Relationship between population size (number of flowering individuals) and (a and b) fruit set averaged over years (±s.e.) and (c and d) temporal variation of average annual fruit production, calculated as S = μ/σ, in the woodland ...
Fruit production in the rewarding N. ovata was significantly higher than that of the deceptive O. purpurea and confirms earlier findings that fruit set in rewarding species is generally much higher than that of non-rewarding species (Neiland & Wilcock 1998; Tremblay et al. 2005). Although species responded differently to the observed variation in weather conditions, in both species, fruit production was very low in 2004, particularly in the smallest populations. From the climatic data (appendix S2 in the electronic supplementary material), it is clear that May 2004 was abnormally cold compared with the other years (on average 1.65°C colder).
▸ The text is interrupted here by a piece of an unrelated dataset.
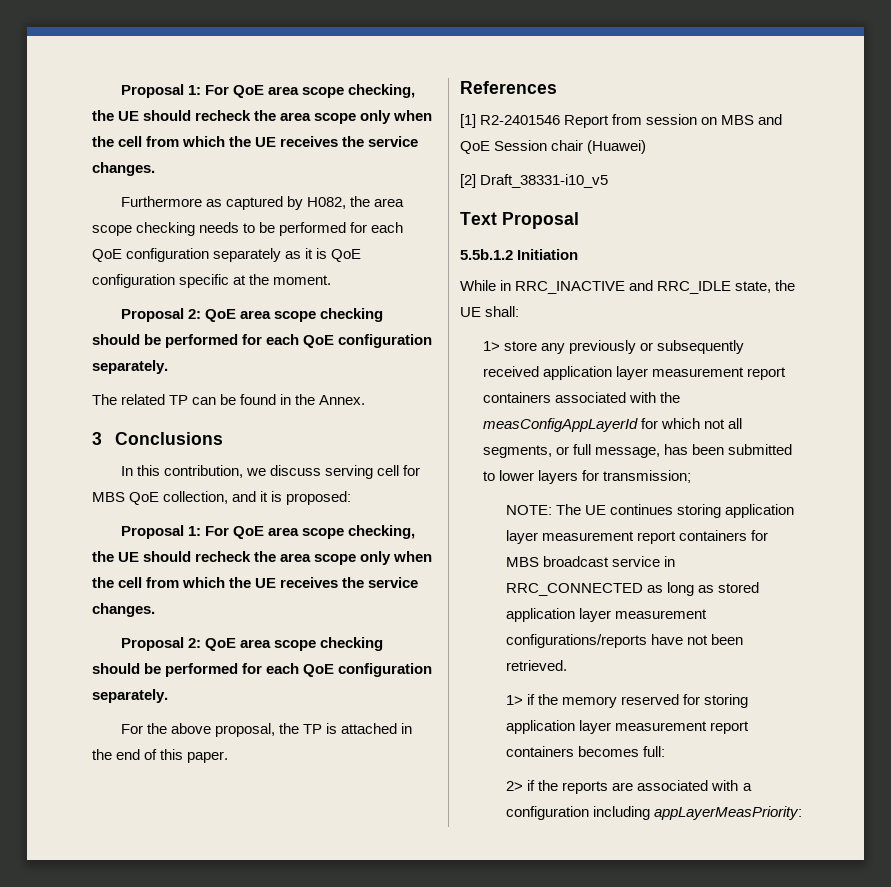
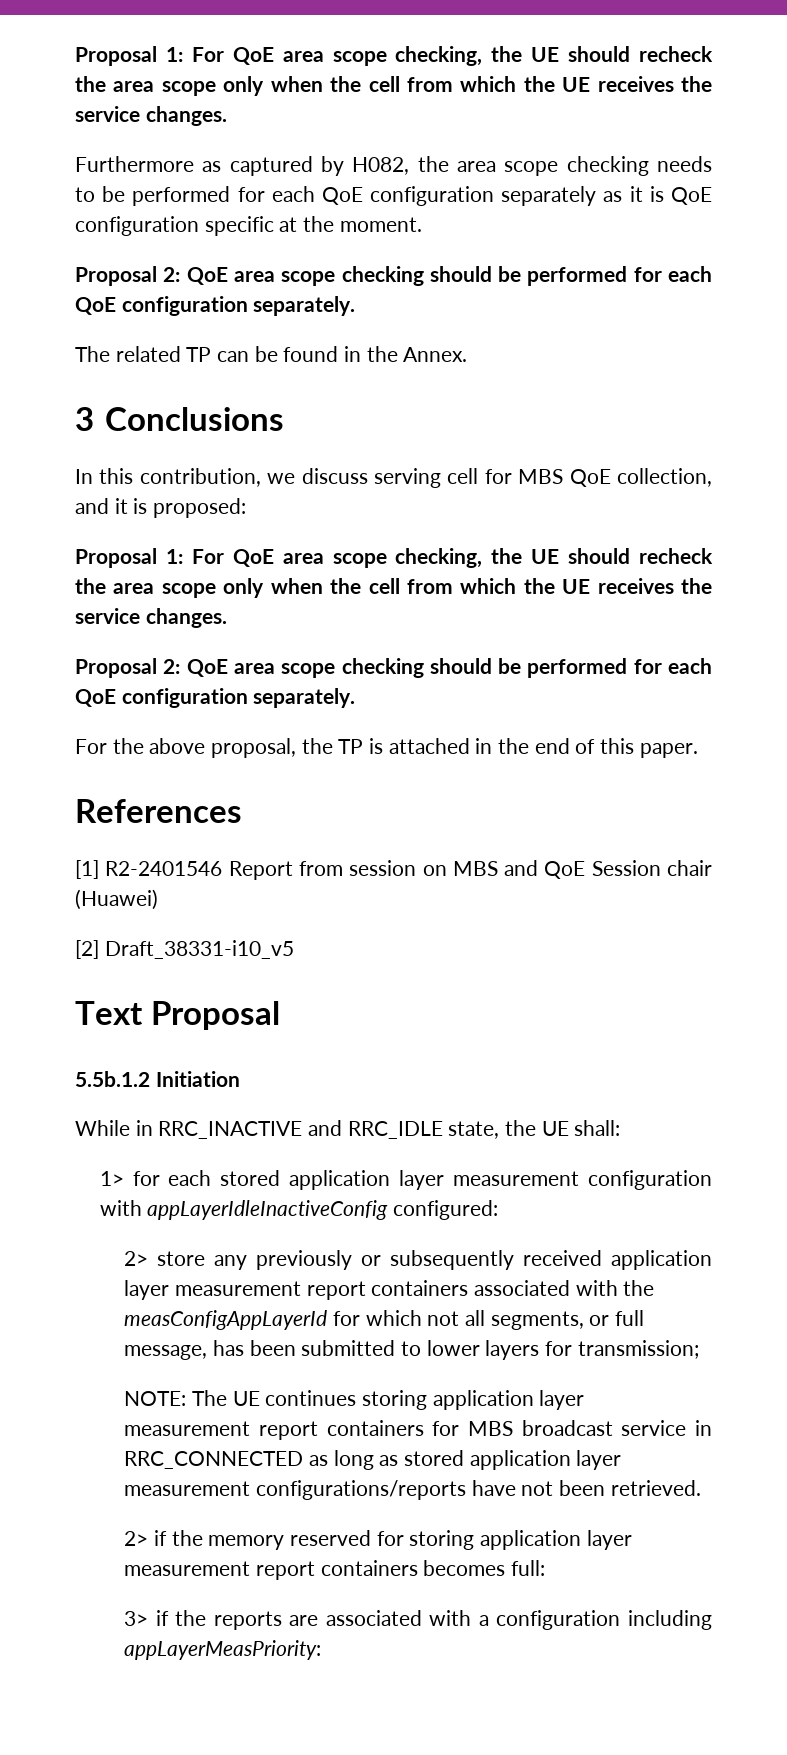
(501, 346) none -> [132,1170,712,1190] [99,1200,498,1220] [124,1251,149,1266] for each stored application layer measurement configuration with appLayerIdleInactiveConfig configured: // 2>
[506,695,524,705] 1> -> [124,1531,149,1546] 2>
[506,781,524,791] 2> -> [124,1611,149,1626] 3>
It can be hypothesized that pollination of these orchid species is temperature related, as warmer months are generally associated with high pollination success, whereas cold months are related to low fruit production. Since both species are primarily pollinated by bees and wasps, it is plausible that cold weather delays emergence and/or reduces foraging activity of these insects.
Small populations had a lower fruit production and showed much more variation in fruit production relative to the mean than large populations, suggesting that large populations are better buffered against variable weather conditions. This is most likely a consequence of inadequate pollinator visitation in small populations, resulting in strong pollinator limitation. Pollination experiments have indeed shown that fruit set increases to more than 80 per cent when plants are hand-pollinated with supplemental pollinaria (Jacquemyn et al. 2007; Brys et al. 2008). Bees and wasps often forage in a local range and can therefore be expected to avoid small unprofitable patches. Low visitation rates in small populations can become particularly manifest when weather conditions are unfavourable, so that small populations are completely overlooked by foraging insects in bad years, resulting in the observed variance in fruit production.
Because extinction risks in natural populations depend on various factors that contribute to stochasticity (Melbourne & Hastings 2008), the observed high variation in fruit production in small populations can be expected to contribute to the overall variance in population growth and thus to the risk of stochastic extinction. Given that the degree of climatic variability among successive time periods is most likely to change in the coming decades, small orchid populations may become extremely vulnerable to extinction in the future. Understanding the contribution of highly variable fruit production caused by changing environmental conditions to population growth therefore deserves more attention.